É normalmente servido junto de carne grelhada, em vez de como centro de uma refeição, e o fio que produz quando uma colher o atravessa faz parte do encanto, semelhante em espírito ao fio da mozzarella numa pizza quente. Vale a pena provar se o vir num menu em Zugdidi ou no oeste da Geórgia especificamente, mas vale a pena saber que não é uma variante de khachapuri antes de o pedir à espera de pão.

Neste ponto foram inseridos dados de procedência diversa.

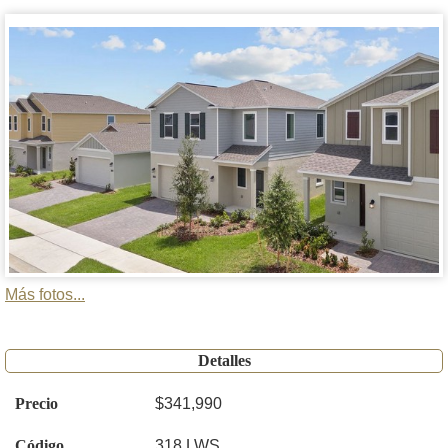
Más fotos...
Detalles
Precio
$341,990
Código
318 LWS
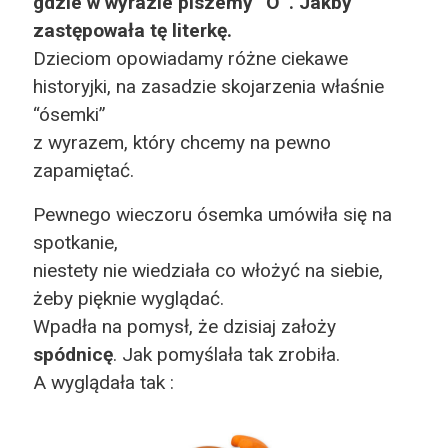
gdzie w wyrazie piszemy “Ó”. Jakby
zastępowała tę literkę.
Dzieciom opowiadamy różne ciekawe
historyjki, na zasadzie skojarzenia właśnie
“ósemki”
z wyrazem, który chcemy na pewno
zapamiętać.
Pewnego wieczoru ósemka umówiła się na
spotkanie,
niestety nie wiedziała co włożyć na siebie,
żeby pięknie wyglądać.
Wpadła na pomysł, że dzisiaj założy
spódnicę
. Jak pomyślała tak zrobiła.
A wyglądała tak :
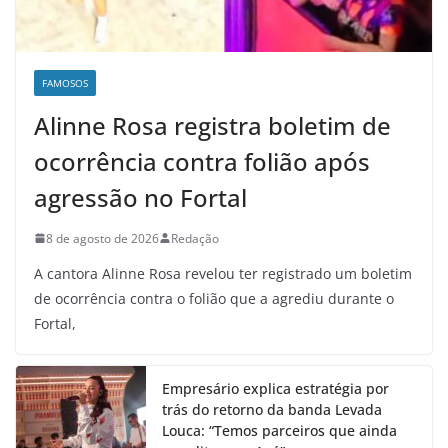
FAMOSOS
Alinne Rosa registra boletim de
ocorrência contra folião após
agressão no Fortal
8 de agosto de 2026
Redação
A cantora Alinne Rosa revelou ter registrado um boletim
de ocorrência contra o folião que a agrediu durante o
Fortal,
Empresário explica estratégia por
trás do retorno da banda Levada
Louca: “Temos parceiros que ainda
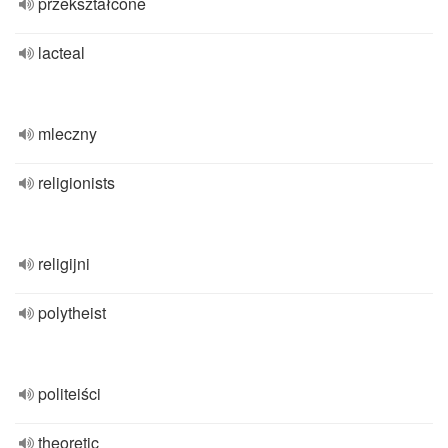
przekształcone
lacteal
mleczny
religionists
religijni
polytheist
politeiści
theoretic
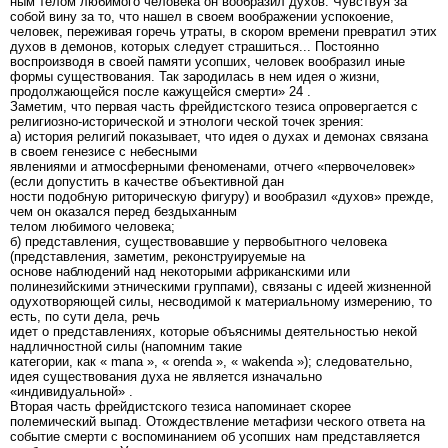
ным телом любимого человека он вообразил духов. Чувствуя за
собой вину за то, что нашел в своем воображении успокоение,
человек, переживая горечь утраты, в скором времени превратил этих
духов в демонов, которых следует страшиться... Постоянно
воспроизводя в своей памяти усопших, человек вообразил иные
формы существования. Так зародилась в нем идея о жизни,
продолжающейся после кажущейся смерти» 24 .
Заметим, что первая часть фрейдистского тезиса опровергается с
религиозно-исторической и этнологи ческой точек зрения:
а) история религий показывает, что идея о духах и демонах связана
в своем генезисе с небесными
явлениями и атмосферными феноменами, отчего «первочеловек»
(если допустить в качестве объективной дан
ности подобную риторическую фигуру) и вообразил «духов» прежде,
чем он оказался перед бездыханным
телом любимого человека;
б) представления, существовавшие у первобытного человека
(представления, заметим, реконструируемые на
основе наблюдений над некоторыми африканскими или
полинезийскими этническими группами), связаны с идеей жизненной
одухотворяющей силы, несводимой к материальному измерению, то
есть, по сути дела, речь
идет о представлениях, которые объяснимы деятельностью некой
надличностной силы (напомним такие
категории, как « mana », « orenda », « wakenda »); следовательно,
идея существования духа не является изначально
«индивидуальной» .
Вторая часть фрейдистского тезиса напоминает скорее
полемический выпад. Отождествление метафизи ческого ответа на
событие смерти с воспоминанием об усопших нам представляется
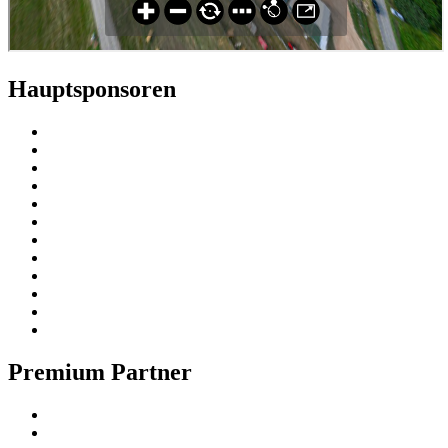
Hauptsponsoren
Premium Partner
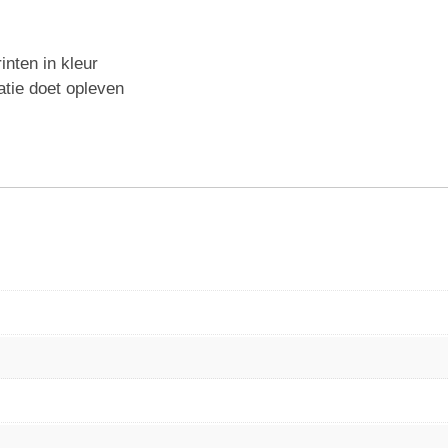
inten in kleur
atie doet opleven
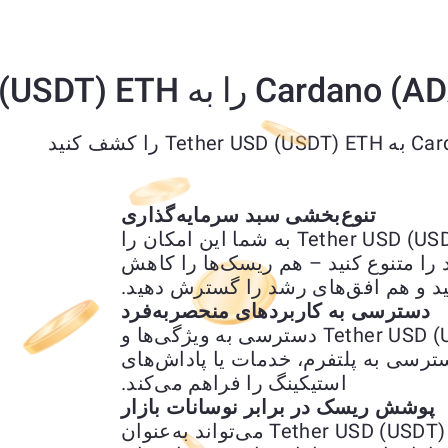
تنوع‌بخشی سبد سرمایه‌گذاری
تبدیل Cardano (ADA) به Tether USD (USDT) ETH به شما این امکان را
را متنوع کنید – هم ریسک‌ها را کاهش
د و هم افق‌های رشد را گسترش دهید.
دسترسی به کاربردهای منحصربه‌فرد
تبدیل Cardano (ADA) به Tether USD (USDT) ETH دسترسی به ویژگی‌ها و
ترسی به پلتفرم، خدمات یا پاداش‌های
استیکینگ را فراهم می‌کند.
پوشش ریسک در برابر نوسانات بازار
تبدیل Cardano (ADA) به Tether USD (USDT) ETH می‌تواند به‌عنوان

Um guia rápido de qual tipo convém a qual refeição
Se estiver a comer sozinho e quiser algo que reaqueça bem para depois, peça Imeruli. Se estiver a partilhar mesa e quiser a opção mais fotogénica e indulgente, peça Adjaruli e esteja pronto para o comer imediatamente. Se quiser provar a especialidade regional de onde quer que esteja — Megruli em Samegrelo, Guruli em Guria, Adjaruli em Batumi — perguntar à cozinha qual a versão local é uma forma fiável de obter algo mais específico do que o padrão genérico de Tbilisi, e a maioria dos funcionários tem gosto em explicar a diferença, se um menu simplesmente disser “khachapuri” sem qualificar qual tipo.
Perguntas frequentes sobre khachapuri
Qual é a diferença entre khachapuri Imeruli e Adjaruli?
Imeruli é uma torta redonda e fechada, com queijo selado inteiramente por dentro, comida em fatias como uma torta. Adjaruli é aberto, em forma de barco, e coberto com queijo extra, um ovo cru e manteiga misturados à mesa antes de arrancar pedaços de côdea para molhar.
Como se come o khachapuri Adjaruli?
Misture o ovo cru e a manteiga no queijo quente assim que chegar, enquanto o recheio ainda está quente o suficiente para acabar de cozinhar o ovo. Depois, arranque pedaços da côdea e use-os para recolher a mistura, trabalhando das pontas em direção ao centro.
O khachapuri é vegetariano?
Sim, todos os tipos padrão são vegetarianos, já que o recheio é queijo e, no Adjaruli, ovo e manteiga. Nenhuma das versões padrão é vegan.
Qual khachapuri é melhor para partilhar?
Imeruli, já que se corta em fatias e mantém-se razoavelmente bem, se sobrar. O Adjaruli deve ser comido imediatamente, enquanto o ovo está fresco, o que o torna má escolha para uma refeição lenta e demorada.
Quanto custa o khachapuri na Geórgia?
Aproximadamente 8-15 lari por uma porção padrão num restaurante normal, com o Adjaruli normalmente com preço mais alto dentro desse intervalo. Os preços sobem no centro turístico de Tbilisi e na marginal de Batumi, e descem em cidades mais pequenas.
Posso fazer uma aula de khachapuri na Geórgia?
Sim — há operadores tanto em Tbilisi como em Batumi que oferecem aulas práticas, cobrindo a massa, o recheio de queijo e, para o Adjaruli, a técnica de moldar o barco. Veja a secção de aulas acima para saber o que uma sessão típica cobre.